E polvere sarebbe diventata la loro storia d’amore.
Un ricordo.

Si dice che ci sono tante stagioni per l’amore.
Loro due avevano esaurito tutte le quattro stagioni…o meglio, era forse rimasto qualche momento dell’autunno, qualche momento crepuscolare.

Attraverso la nebbia di quel loro autunno vedevano scendere la polvere senza poterla fermare.

Once again.
Ancora una volta.

Avevano deciso di fare un ultimo tentativo.
Di tornare a quel campeggio dove il loro cuore aveva incominciato a battere in sintonia, all’unisono.

Non vorrei sembrare troppo romantico, ma non riesco a trovare altre parole…scusatemi.
Ma mi sa che devo raccontarvi qualcosa di più della loro semplice eppur luminosa avventura d’amore che da due anni sembrava spegnersi.
Li chiameremo Mara e Marco.

Si erano conosciuti in un campeggio in Sardegna.

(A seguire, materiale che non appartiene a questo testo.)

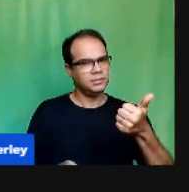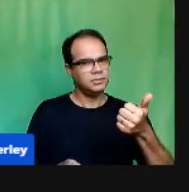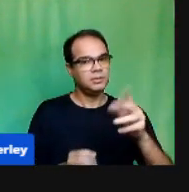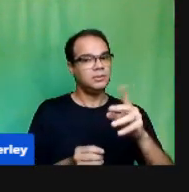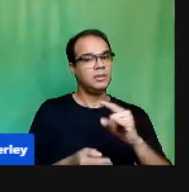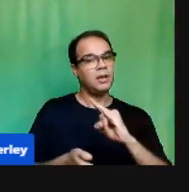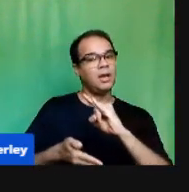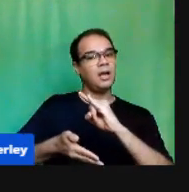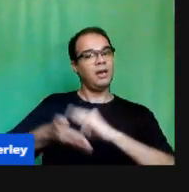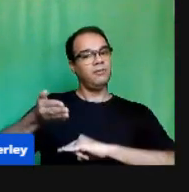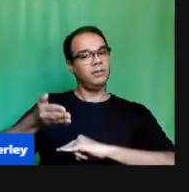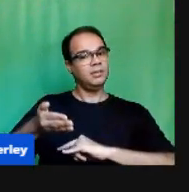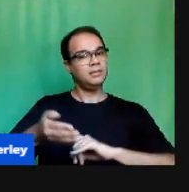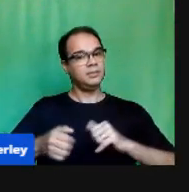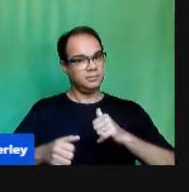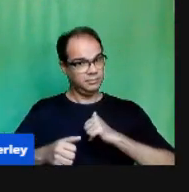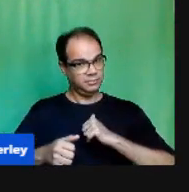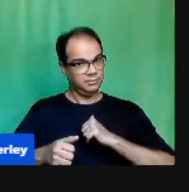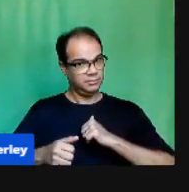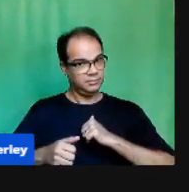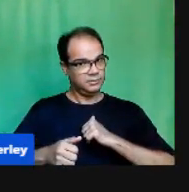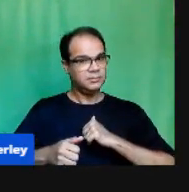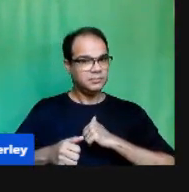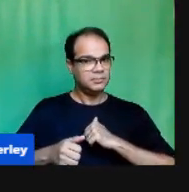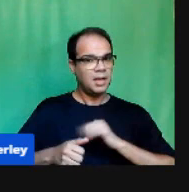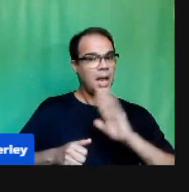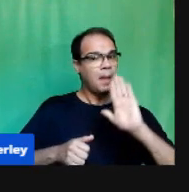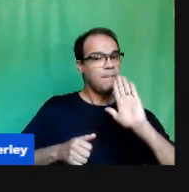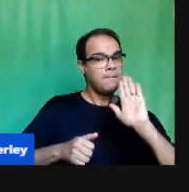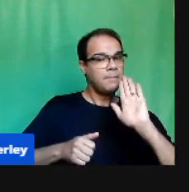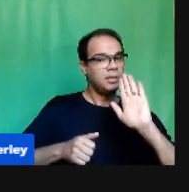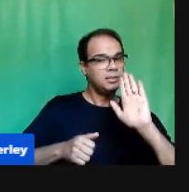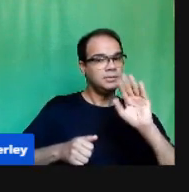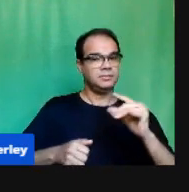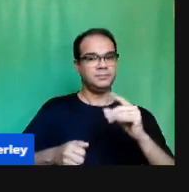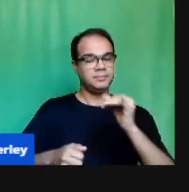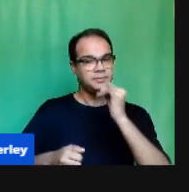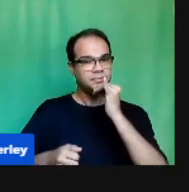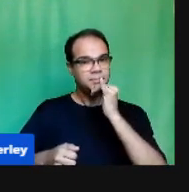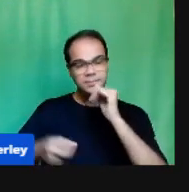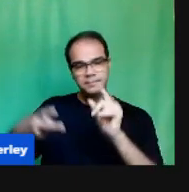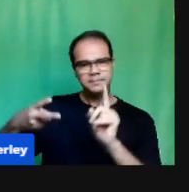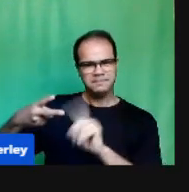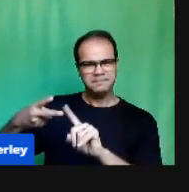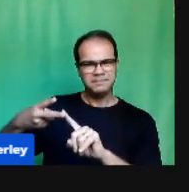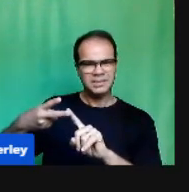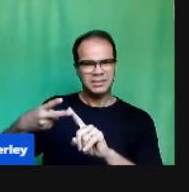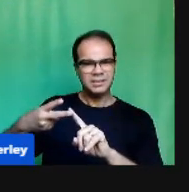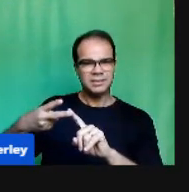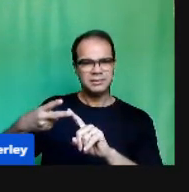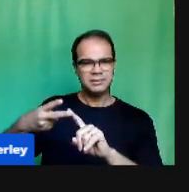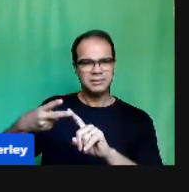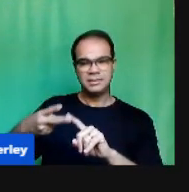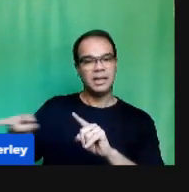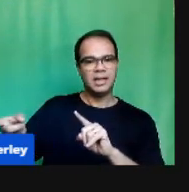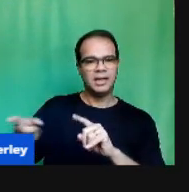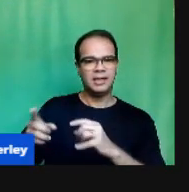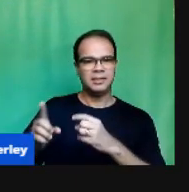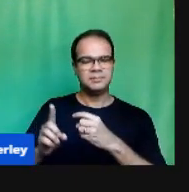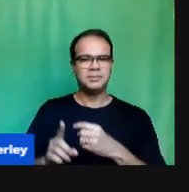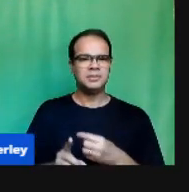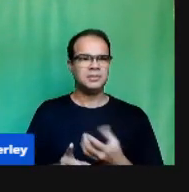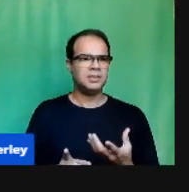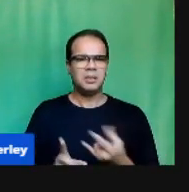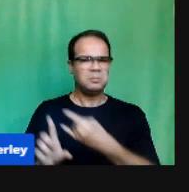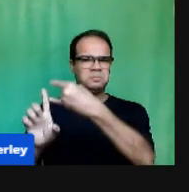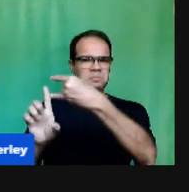de avaliação Se eu estou fazendo Se eles são Assíncronos Que são A realidade Da minha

Un campeggio in alto, con una vista mozzafiato sul mare e sugli scogli.
Ogni giorno si scendeva ad una spiaggetta dove Marco con la sua compagnia si tuffava nell’acqua azzurra e limpida.
Mara era con le sue amiche e si immergeva abilmente fra polpi e piccole grotte sottomarine.

Un giorno Marco decise di fare un tuffo più difficile – galeotto fu quel tuffo – e finì per sfiorare con una gamba lo scoglio.

Uscì dall’acqua grondante sangue.
Era una ferita da niente, ma faceva impressione.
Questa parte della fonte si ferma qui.